Goal of the exercise>
Express each line of the data below as a JSON list of strings, one string per line, skipping blank lines. Leave the pictures out of your answer.

Source data>
= Beginning of Section =
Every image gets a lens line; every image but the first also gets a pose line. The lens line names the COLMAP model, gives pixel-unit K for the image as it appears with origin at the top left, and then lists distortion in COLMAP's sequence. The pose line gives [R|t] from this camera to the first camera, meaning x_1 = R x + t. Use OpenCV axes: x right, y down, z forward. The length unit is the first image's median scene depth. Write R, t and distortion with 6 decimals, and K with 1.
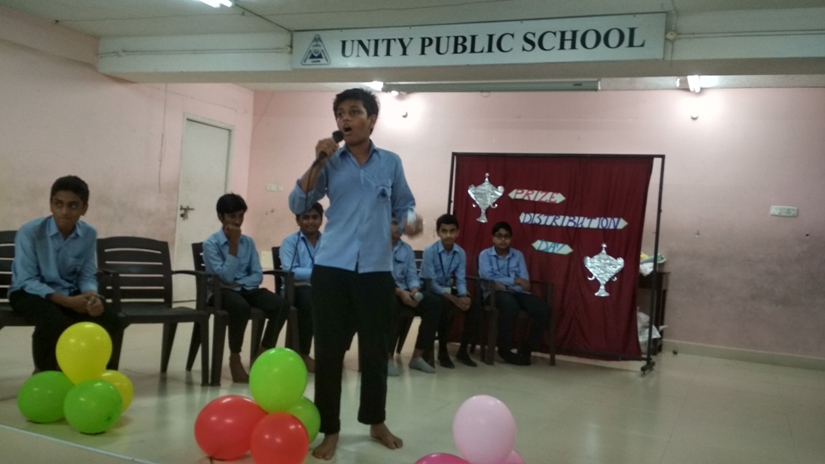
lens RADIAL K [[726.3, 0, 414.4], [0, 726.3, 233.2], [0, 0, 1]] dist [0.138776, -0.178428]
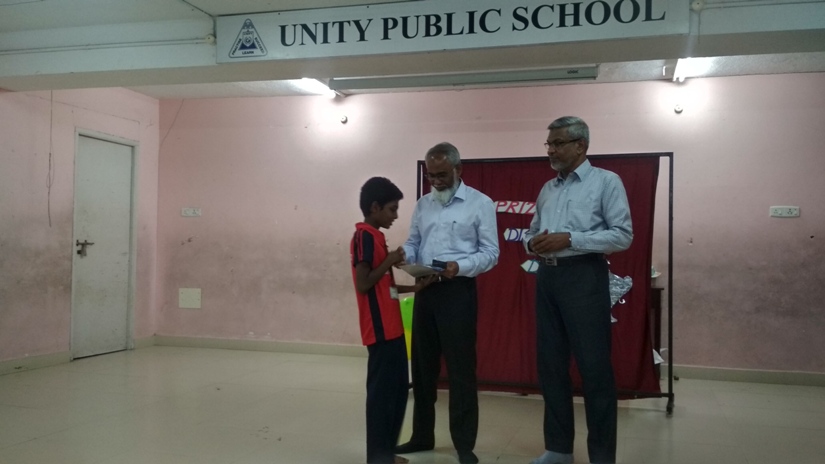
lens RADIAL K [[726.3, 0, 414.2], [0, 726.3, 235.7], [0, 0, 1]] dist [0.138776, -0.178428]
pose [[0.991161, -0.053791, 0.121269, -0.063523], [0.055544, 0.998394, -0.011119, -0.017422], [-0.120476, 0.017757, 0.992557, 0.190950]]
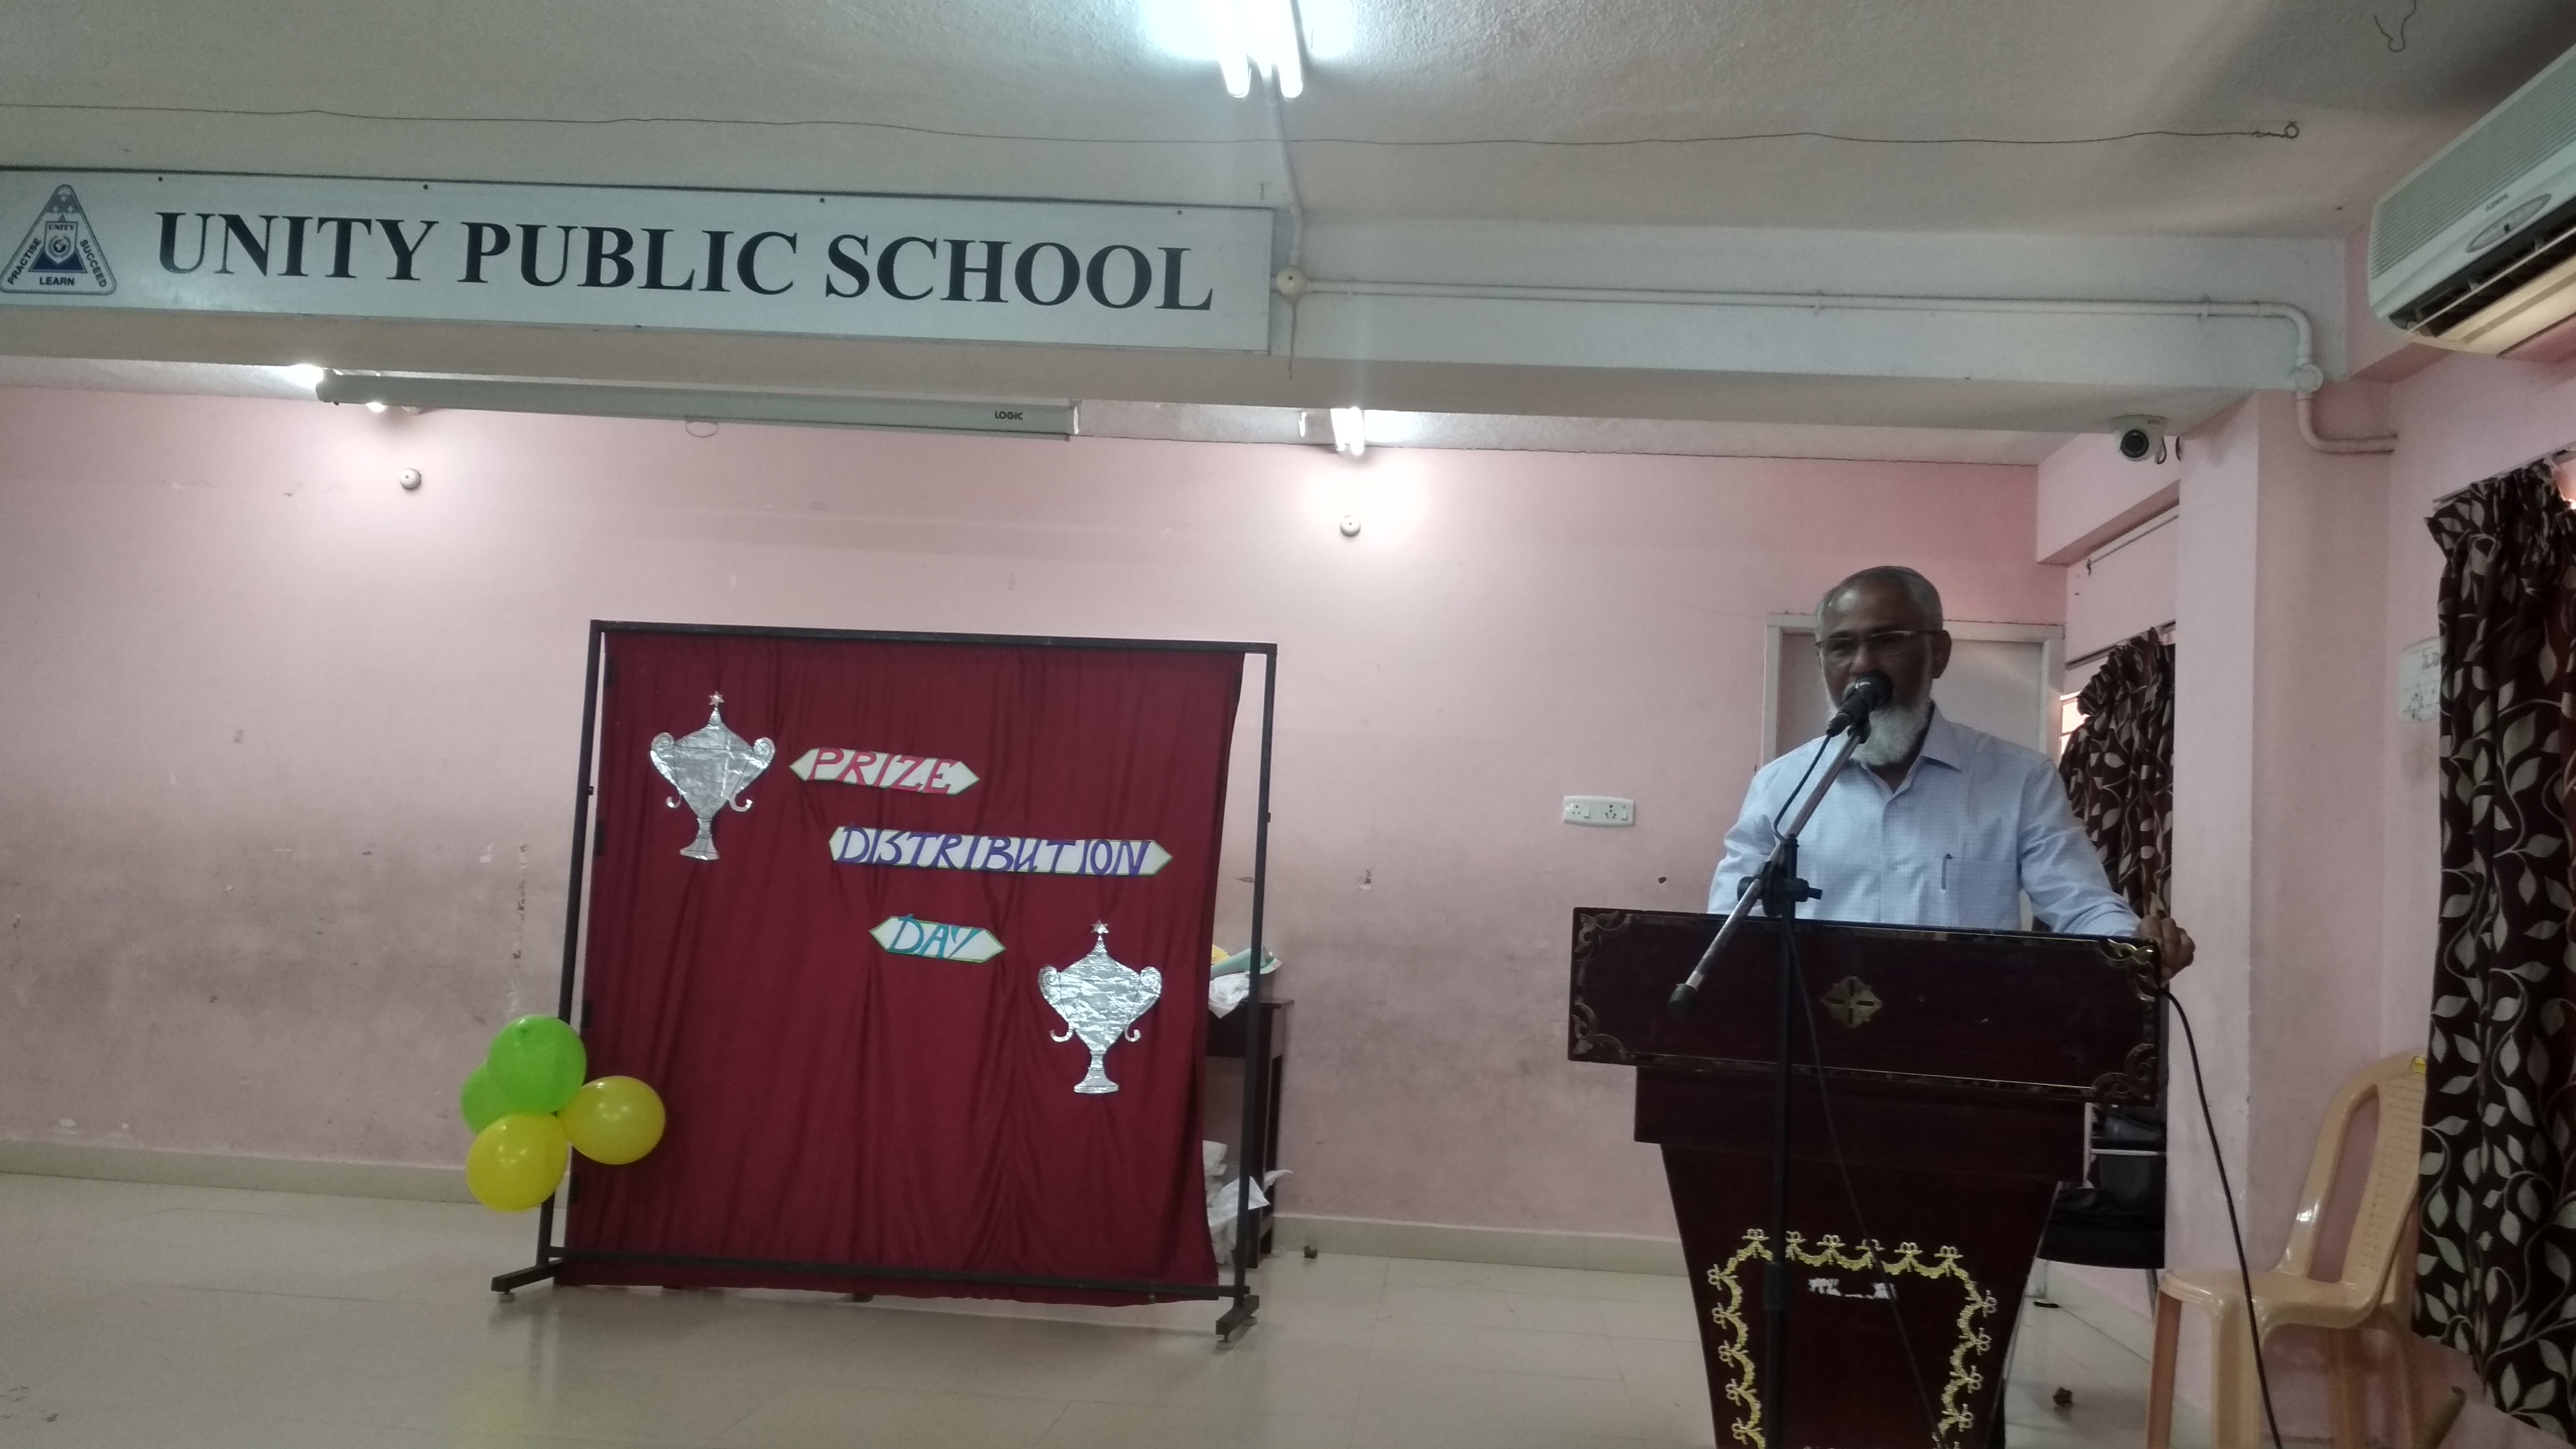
= End of Section =
Exercise output>
[
  "Every image gets a lens line; every image but the first also gets a pose line. The lens line names the COLMAP model, gives pixel-unit K for the image as it appears with origin at the top left, and then lists distortion in COLMAP's sequence. The pose line gives [R|t] from this camera to the first camera, meaning x_1 = R x + t. Use OpenCV axes: x right, y down, z forward. The length unit is the first image's median scene depth. Write R, t and distortion with 6 decimals, and K with 1.",
  "lens RADIAL K [[726.3, 0, 414.4], [0, 726.3, 233.2], [0, 0, 1]] dist [0.138776, -0.178428]",
  "lens RADIAL K [[726.3, 0, 414.2], [0, 726.3, 235.7], [0, 0, 1]] dist [0.138776, -0.178428]",
  "pose [[0.991161, -0.053791, 0.121269, -0.063523], [0.055544, 0.998394, -0.011119, -0.017422], [-0.120476, 0.017757, 0.992557, 0.190950]]"
]